Because the provincial government had recently made coroner’s inquests optional rather than mandatory, the true cause of Wild’s death became a matter of conjecture and rumours. Popular concensus favoured the cable having somehow slipped off its pulley and become entangled in the gear, resulting in its being severed. (All this in a matter of seconds.) So clean was the break that it looked as though “it had been done with some sharp instrument”. On the bright side, the case could be made that the cable had been replaced within the past four or five months, this report contradicting rumours that some miners had refused to go up or down the shaft because of its worn condition.

It was Mines Inspector Archibald Dick’s opinion that the cable had been cut or it broke after slipping from its pulley, having “every appearance of being a good sound one, and no complaint [has] been previously made to [me]”. Earlier that morning, the elevator machinery had successfully completed several lifts greater than that required for Wild and his cargo.
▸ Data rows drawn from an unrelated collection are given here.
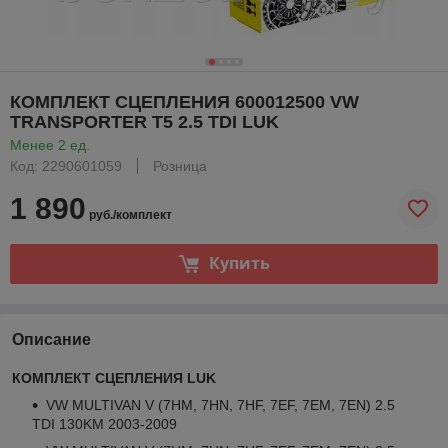
КОМПЛЕКТ СЦЕПЛЕНИЯ 600012500 VW
TRANSPORTER T5 2.5 TDI LUK
Менее 2 ед.
Код: 2290601059
Розница
1 890
руб./комплект
Купить
Описание
КОМПЛЕКТ СЦЕПЛЕНИЯ LUK
VW MULTIVAN V (7HM, 7HN, 7HF, 7EF, 7EM, 7EN) 2.5
TDI 130KM 2003-2009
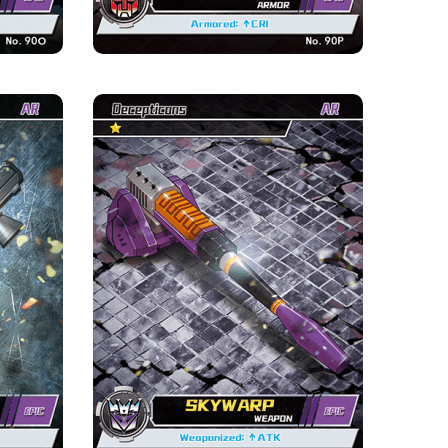
อ
สกายวาร์ป·อาวุธ
ความหายาก
ค่าย
ท
มหากาพย์
ดิเซปติคอน
ความแข็งแกร่ง จุด
หนึ่ง ความแข็งแกร่ง จุด
์ด
ข้อมูลเบื้องต้นเกี่ยวกับการ์ด
: ใช้โจมตี
อาวุธ :ใช้โจมตี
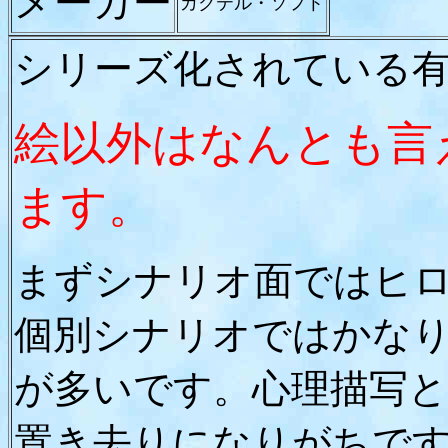
メーカー
カクテル・ソフト
シリーズ化されている
絵以外はなんとも言
ます。
まずシナリオ面ではヒ
個別シナリオではかな
が多いです。心理描写
置き去りになりがちで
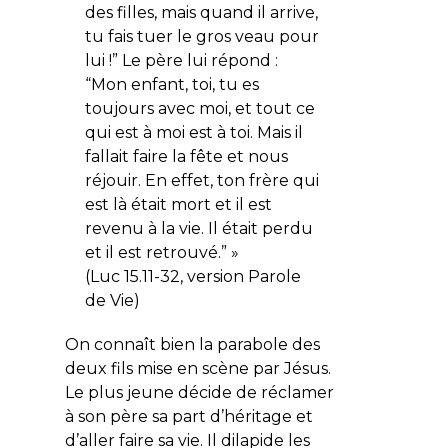
des filles, mais quand il arrive,
tu fais tuer le gros veau pour
lui !” Le père lui répond :
“Mon enfant, toi, tu es
toujours avec moi, et tout ce
qui est à moi est à toi. Mais il
fallait faire la fête et nous
réjouir. En effet, ton frère qui
est là était mort et il est
revenu à la vie. Il était perdu
et il est retrouvé.” »
(Luc 15.11-32, version Parole
de Vie)
On connaît bien la parabole des
deux fils mise en scène par Jésus.
Le plus jeune décide de réclamer
à son père sa part d’héritage et
d’aller faire sa vie. Il dilapide les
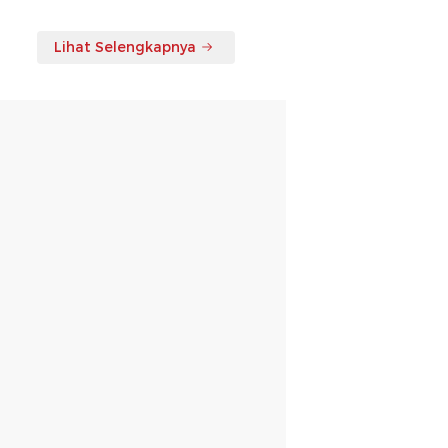
Lihat Selengkapnya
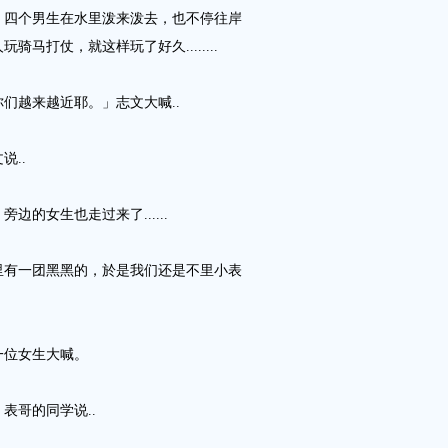
，四个男生在水里泼来泼去，也不停往岸
马打仗，就这样玩了好久........
们越来越近耶。」志文大喊..
说..
的女生也走过来了......
里有一团黑黑的，於是我们还是不里小表
一位女生大喊。
表哥的同学说..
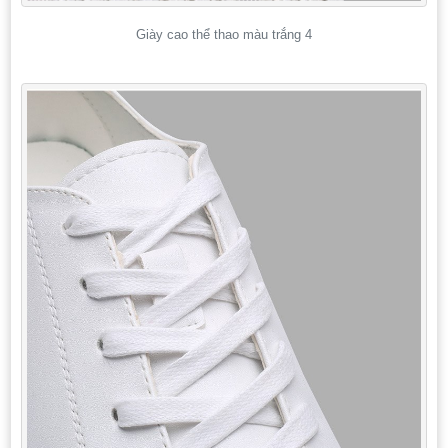
Giày cao thể thao màu trắng 4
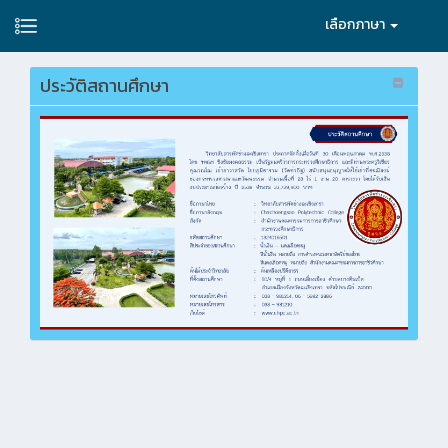
เลือกภาษา
ประวัติสถานศึกษา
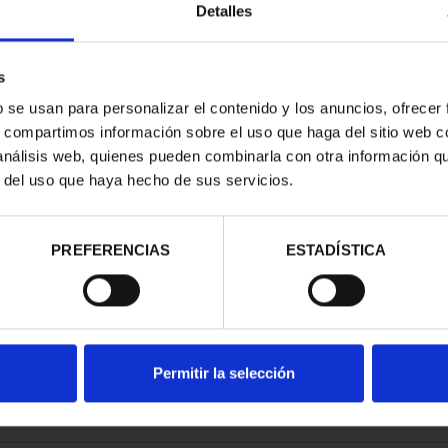
Detalles
s
b se usan para personalizar el contenido y los anuncios, ofrecer
s, compartimos información sobre el uso que haga del sitio web 
TRIMONIO DE
 análisis web, quienes pueden combinarla con otra información q
AD COLE...
r del uso que haya hecho de sus servicios.
,00 €
PREFERENCIAS
ESTADÍSTICA
Permitir la selección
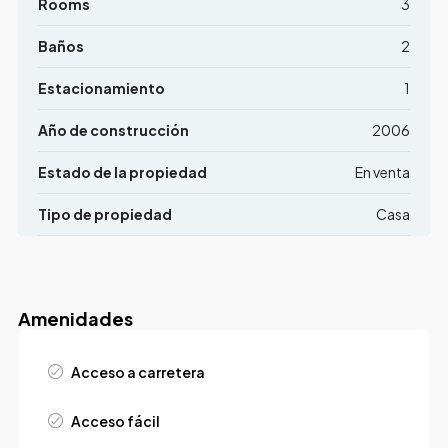
Rooms
3
Baños
2
Estacionamiento
1
Año de construcción
2006
Estado de la propiedad
En venta
Tipo de propiedad
Casa
Amenidades
Acceso a carretera
Acceso fácil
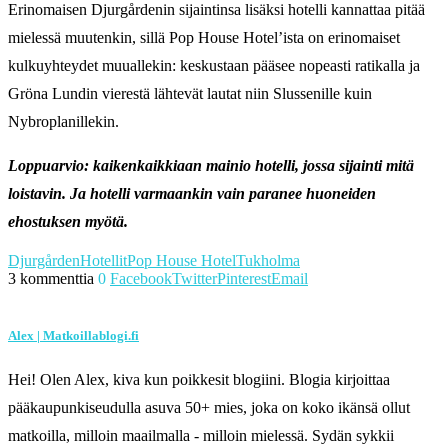
Erinomaisen Djurgårdenin sijaintinsa lisäksi hotelli kannattaa pitää
mielessä muutenkin, sillä Pop House Hotel’ista on erinomaiset
kulkuyhteydet muuallekin: keskustaan pääsee nopeasti ratikalla ja
Gröna Lundin vierestä lähtevät lautat niin Slussenille kuin
Nybroplanillekin.
Loppuarvio: kaikenkaikkiaan mainio hotelli, jossa sijainti mitä
loistavin. Ja hotelli varmaankin vain paranee huoneiden
ehostuksen myötä.
Djurgården
Hotellit
Pop House Hotel
Tukholma
3 kommenttia
0
Facebook
Twitter
Pinterest
Email
Alex | Matkoillablogi.fi
Hei! Olen Alex, kiva kun poikkesit blogiini. Blogia kirjoittaa
pääkaupunkiseudulla asuva 50+ mies, joka on koko ikänsä ollut
matkoilla, milloin maailmalla - milloin mielessä. Sydän sykkii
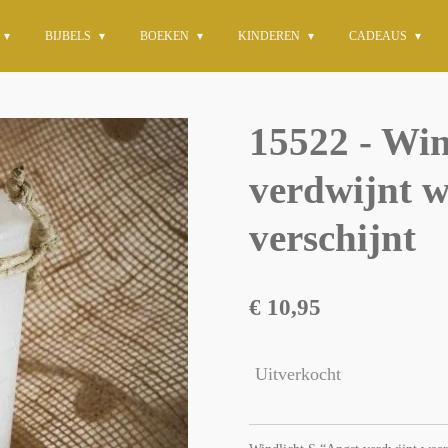
BIJBELS
BOEKEN
KINDEREN
CADEAUS
15522 - Win
verdwijnt w
verschijnt
€ 10,95
Uitverkocht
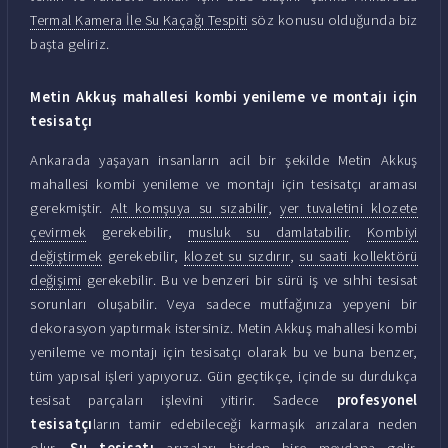
Termal Kamera İle Su Kaçağı Tespiti
söz konusu olduğunda biz
başta geliriz.
Metin Akkuş mahallesi kombi yenileme ve montajı için
tesisatçı
Ankarada yaşayan insanların acil bir şekilde Metin Akkuş
mahallesi kombi yenileme ve montajı için tesisatçı araması
gerekmiştir.
Alt komşuya su sızabilir
,
yer tuvaletini klozete
çevirmek
gerekebilir,
musluk su damlatabilir
.
Kombiyi
değiştirmek
gerekebilir,
klozet su sızdırır
,
su saati kollektörü
değişimi
gerekebilir. Bu ve benzeri bir sürü iş ve sıhhi tesisat
sorunları oluşabilir. Veya sadece mutfağınıza yepyeni bir
dekorasyon yaptırmak istersiniz. Metin Akkuş mahallesi kombi
yenileme ve montajı için tesisatçı olarak bu ve buna benzer,
tüm yapısal işleri yapıyoruz. Gün geçtikçe, içinde su durdukça
tesisat parçaları işlevini yitirir. Sadece
profesyonel
tesisatçı
ların tamir edebileceği karmaşık arızalara neden
olur.
Su tesisatı
arızaları birden bire meydana gelir.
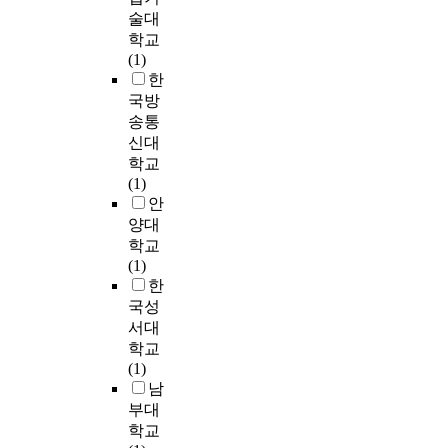
f
.
업
r
록
술대
구
연
i
교
t
해
할
학교
장
c
P
육
u
야
필
(1)
등
a
r
안
a
한
요
한
을
c
e
에
l
다
가
국방
초
y
v
서
i
.
있
래
송통
o
i
그
n
현
다
할
신대
f
o
중
f
재
.
뿐
학교
n
u
요
o
제
만
(1)
u
s
성
r
7
연
아
안
r
r
이
m
차
구
니
양대
s
e
부
a
교
자
라
e
학교
s
각
t
육
는
,
s
(1)
e
되
i
과
아
환
w
한
a
지
o
정
르
자
o
r
국성
못
n
의
데
의
r
c
한
서대
a
음
코
건
k
h
경
학교
n
악
시
강
i
e
향
(1)
d
교
기
과
n
s
이
남
t
과
의
생
g
a
있
부대
h
목
건
명
i
b
다
학교
e
표
축
에
n
o
.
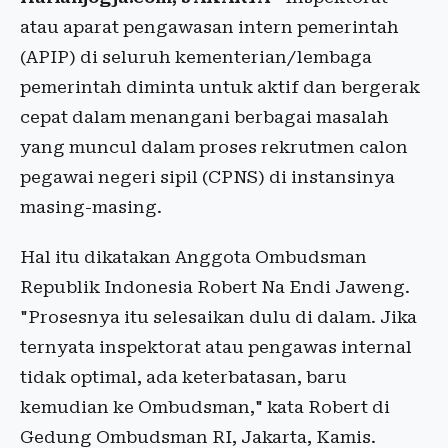
atau aparat pengawasan intern pemerintah
(APIP) di seluruh kementerian/lembaga
pemerintah diminta untuk aktif dan bergerak
cepat dalam menangani berbagai masalah
yang muncul dalam proses rekrutmen calon
pegawai negeri sipil (CPNS) di instansinya
masing-masing.
Hal itu dikatakan Anggota Ombudsman
Republik Indonesia Robert Na Endi Jaweng.
"Prosesnya itu selesaikan dulu di dalam. Jika
ternyata inspektorat atau pengawas internal
tidak optimal, ada keterbatasan, baru
kemudian ke Ombudsman," kata Robert di
Gedung Ombudsman RI, Jakarta, Kamis.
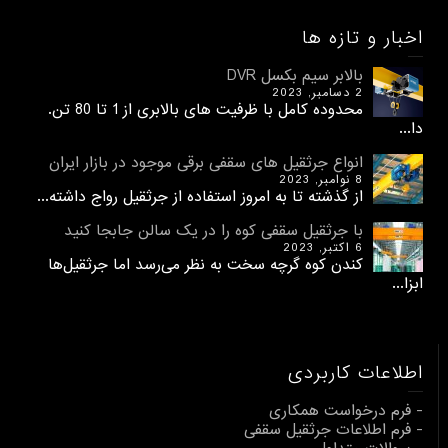
اخبار و تازه ها
بالابر سیم بکسل DVR
2 دسامبر, 2023
محدوده کامل با ظرفیت های بالابری از 1 تا 80 تن.
دا...
انواع جرثقیل های سقفی برقی موجود در بازار ایران
8 نوامبر, 2023
از گذشته تا به امروز استفاده از جرثقیل رواج داشته...
با جرثقیل سقفی کوه را در یک سالن جابجا کنید
6 اکتبر, 2023
کندن کوه گرچه سخت به نظر می‌رسد اما جرثقیل‌ها
ابزا...
اطلاعات کاربردی
- فرم درخواست همکاری
- فرم اطلاعات جرثقیل سقفی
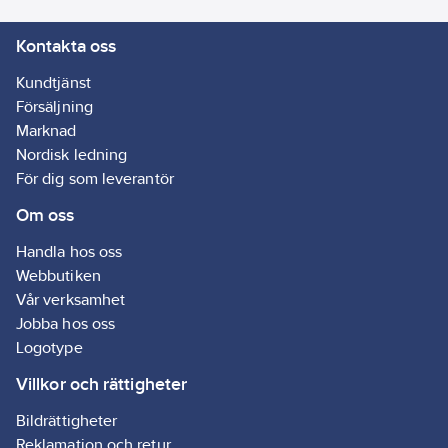
manöverspak med
Kontakta oss
som går att låsa. För
säker hantering har
Kundtjänst
enheten en ny
Försäljning
övertrycksventil med
Marknad
enhandsmanövrering,
Nordisk ledning
en fotring med
För dig som leverantör
integrerade fotsteg för
Om oss
bättre stabilitet samt
ett munstycksfodral
Handla hos oss
som skydd för att
Webbutiken
lägga ner lans och
Vår verksamhet
munstycke. Lansen
Jobba hos oss
kan dessutom
Logotype
klämmas fast tvärs
under lanshållaren på
Villkor och rättigheter
påfyllningstratten.
Bildrättigheter
Den stora
Reklamation och retur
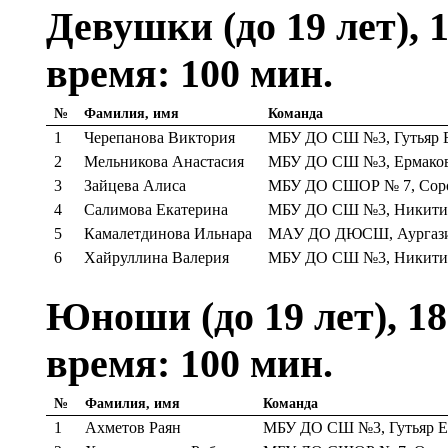
Девушки (до 19 лет), 
время: 100 мин.
№
Фамилия, имя
Команда
1
Черепанова Виктория
МБУ ДО СШ №3, Гутьяр Е
2
Мельникова Анастасия
МБУ ДО СШ №3, Ермаков
3
Зайцева Алиса
МБУ ДО СШОР № 7, Соро
4
Салимова Екатерина
МБУ ДО СШ №3, Никитин
5
Камалетдинова Ильнара
МАУ ДО ДЮСШ, Аургази
6
Хайруллина Валерия
МБУ ДО СШ №3, Никитин
Юноши (до 19 лет), 18
время: 100 мин.
№
Фамилия, имя
Команда
1
Ахметов Раян
МБУ ДО СШ №3, Гутьяр Е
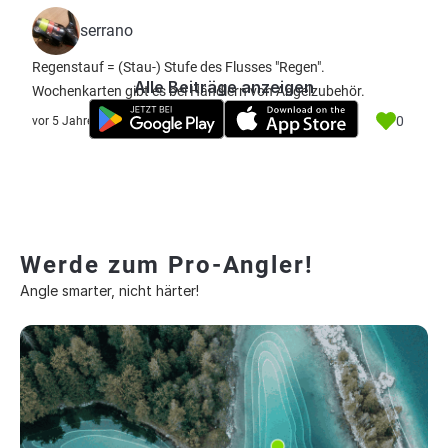
serrano
Regenstauf = (Stau-) Stufe des Flusses "Regen".
Alle Beiträge anzeigen
Wochenkarten gibt es bei Händlern von Angelzubehör.
0
vor 5 Jahre
Werde zum Pro-Angler!
Angle smarter, nicht härter!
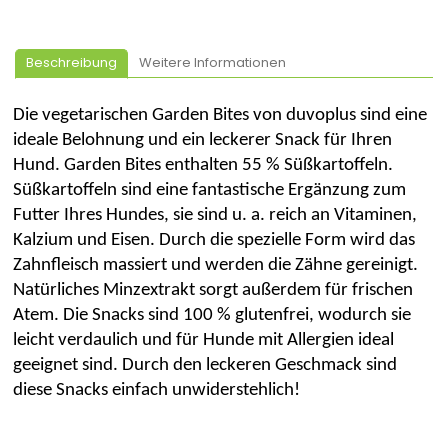
Beschreibung
Weitere Informationen
Die vegetarischen Garden
Bites
von
duvoplus
sind eine
ideale Belohnung und ein leckerer Snack für Ihren
Hund. Garden
Bites
enthalten 55 % Süßkartoffeln.
Süßkartoffeln sind eine fantastische Ergänzung zum
Futter Ihres Hundes, sie sind u. a. reich an Vitaminen,
Kalzium und Eisen. Durch die spezielle Form wird das
Zahnfleisch massiert und werden die Zähne gereinigt.
Natürliches
Minzextrakt
sorgt außerdem für frischen
Atem. Die Snacks sind 100 % glutenfrei, wodurch sie
leicht verdaulich und für Hunde mit Allergien ideal
geeignet sind. Durch den leckeren Geschmack sind
diese Snacks einfach unwiderstehlich!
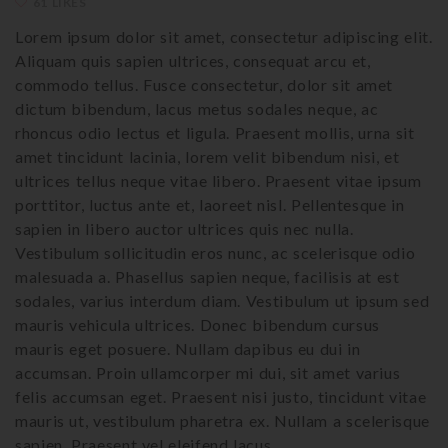
61 LIKES
Lorem ipsum dolor sit amet, consectetur adipiscing elit.
Aliquam quis sapien ultrices, consequat arcu et,
commodo tellus. Fusce consectetur, dolor sit amet
dictum bibendum, lacus metus sodales neque, ac
rhoncus odio lectus et ligula. Praesent mollis, urna sit
amet tincidunt lacinia, lorem velit bibendum nisi, et
ultrices tellus neque vitae libero. Praesent vitae ipsum
porttitor, luctus ante et, laoreet nisl. Pellentesque in
sapien in libero auctor ultrices quis nec nulla.
Vestibulum sollicitudin eros nunc, ac scelerisque odio
malesuada a. Phasellus sapien neque, facilisis at est
sodales, varius interdum diam. Vestibulum ut ipsum sed
mauris vehicula ultrices. Donec bibendum cursus
mauris eget posuere. Nullam dapibus eu dui in
accumsan. Proin ullamcorper mi dui, sit amet varius
felis accumsan eget. Praesent nisi justo, tincidunt vitae
mauris ut, vestibulum pharetra ex. Nullam a scelerisque
sapien. Praesent vel eleifend lacus.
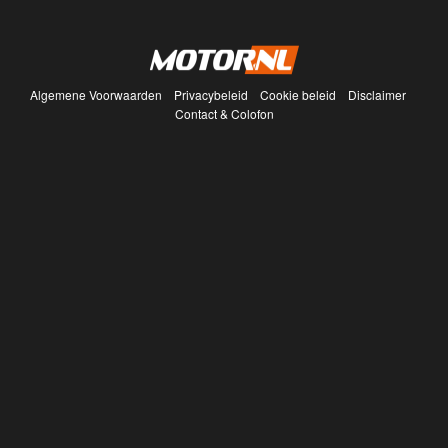
Algemene Voorwaarden
Privacybeleid
Cookie beleid
Disclaimer
Contact & Colofon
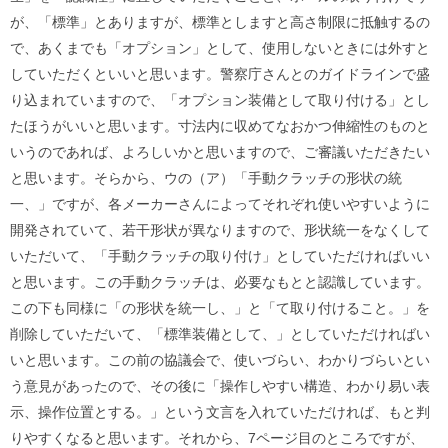
が、「標準」とありますが、標準としますと高さ制限に抵触するの
で、あくまでも「オプション」として、使用しないときには外すと
していただくといいと思います。警察庁さんとのガイドラインで盛
り込まれていますので、「オプション装備として取り付ける」とし
たほうがいいと思います。寸法内に収めてなおかつ伸縮性のものと
いうのであれば、よろしいかと思いますので、ご審議いただきたい
と思います。そらから、ウの（ア）「手動クラッチの形状の統
一、」ですが、各メーカーさんによってそれぞれ使いやすいように
開発されていて、若干形状が異なりますので、形状統一をなくして
いただいて、「手動クラッチの取り付け」としていただければいい
と思います。この手動クラッチは、必要なもとと認識しています。
この下も同様に「の形状を統一し、」と「て取り付けること。」を
削除していただいて、「標準装備として、」としていただければい
いと思います。この前の協議会で、使いづらい、わかりづらいとい
う意見があったので、その後に「操作しやすい構造、わかり易い表
示、操作位置とする。」という文言を入れていただければ、もと判
りやすくなると思います。それから、7ページ目のところですが、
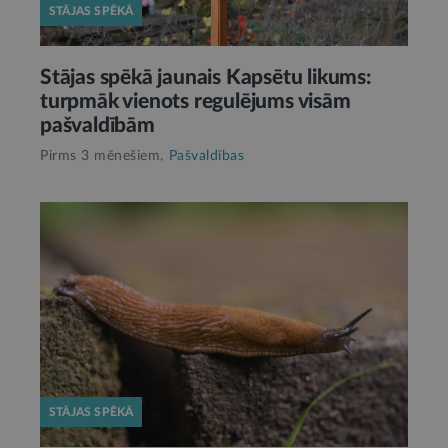
STĀJAS SPĒKĀ
Stājas spēkā jaunais Kapsētu likums:
turpmāk vienots regulējums visām
pašvaldībām
Pirms 3 mēnešiem,
Pašvaldības
STĀJAS SPĒKĀ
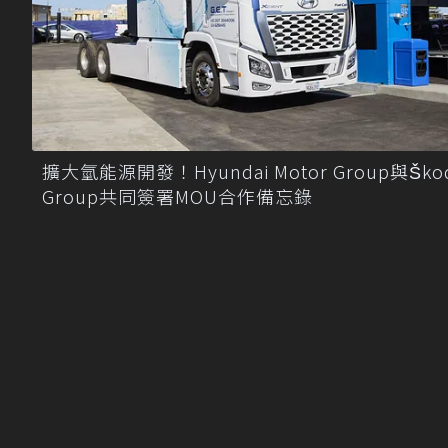
擴大氫能源開發！Hyundai Motor Group與Ško
Group共同簽署MOU合作備忘錄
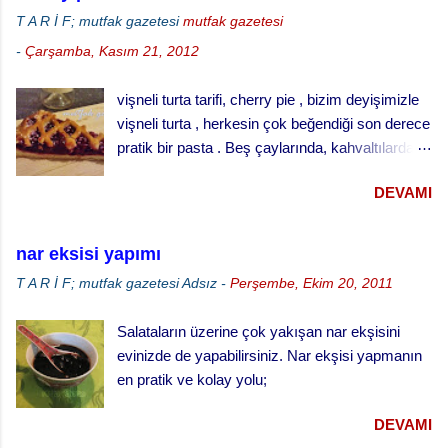
ısıtınız. · Unun ortasını açınız, bir bardak
T A R İ F; mutfak gazetesi
mutfak gazetesi
ılık sütle kabartılmış mayayı, yumuşamış yağı,
-
Çarşamba, Kasım 21, 2012
yumurtaları şeker ve tuzu ilave ederek
yumuşak bir hamur yapınız. · Hamuru ılık
vişneli turta tarifi, cherry pie , bizim deyişimizle
bir yerde iki misli kabarana kadar bekletiniz. ·
vişneli turta , herkesin çok beğendiği son derece
Küçük tart kalıplarını yağlayınız ve
pratik bir pasta . Beş çaylarında, kahvaltılarda
hamuru kalıpların yarısını geçmeyecek şekilde
ve her türlü ikram masalarında gönül rahatlığıyla
paylaştırınız. · Kabarması için tekrar
DEVAMI
ikram edebileceğiniz klasik bir ikramlık. vişneli
bekletiniz. · ...
turta için, Malzemeler (25 cm çaplı tart kalıbı
için) 3 su bardağı un 1 su bardağı tereyağı (oda
nar eksisi yapımı
sıcaklığında) 1 yumurta 1/3 su bardağı soğuk
T A R İ F; mutfak gazetesi
Adsız
-
Perşembe, Ekim 20, 2011
su Çay kaşığının ucuyla tuz 1 tatlı kaşığı elma
sirkesi 2 çorba kaşığı toz şeker 2 su bardağı
Salataların üzerine çok yakışan nar ekşisini
vişne reçeli vişneli turta yapılışı,
evinizde de yapabilirsiniz. Nar ekşisi yapmanın
en pratik ve kolay yolu;
DEVAMI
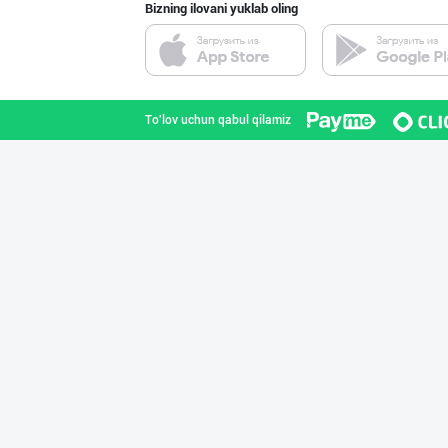
Bizning ilovani yuklab oling
"Нур Асал" брен
Toshkent shahri
To'lov uchun qabul qilamiz
"Hassons" – Ўзб
Toshkent shahri
Шоколад мавсуми
Toshkent shahri
GREAT SELL GROU
Toshkent shahri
When Coroner Spalding declined to become involved, the Free Press argued, “The present law is radically wrong. An inquest should be held on every unnatural or suspicious death. It is a right due to the living as well as the dead, and effectually quietens the many absurd and injurious rumors that get abroad when an accident occurs.”

Perhaps in response to public demand, Spalding did order an inquest. Interestingly, Supt. of B.C. Provincial Police Todd attended. Upon hearing the testimony of seven witnesses, and after due deliberation, the jury ruled that “Frederick Wild came to his death by the parting of the [wire] rope at the South Wellington shaft, caused by neglect in not attending properly to the pulley wheel thereby causing the rope to run off the pulley, by a large lump of tar being in the pulley.

“The jury would also recommend that safety catches be used on cages in the different mines, and we also think that the Inspector of Mines should see that the rules of the Mining Act should be put in force.”

All too logical, all too obvious, and all too late for Frederick Wild.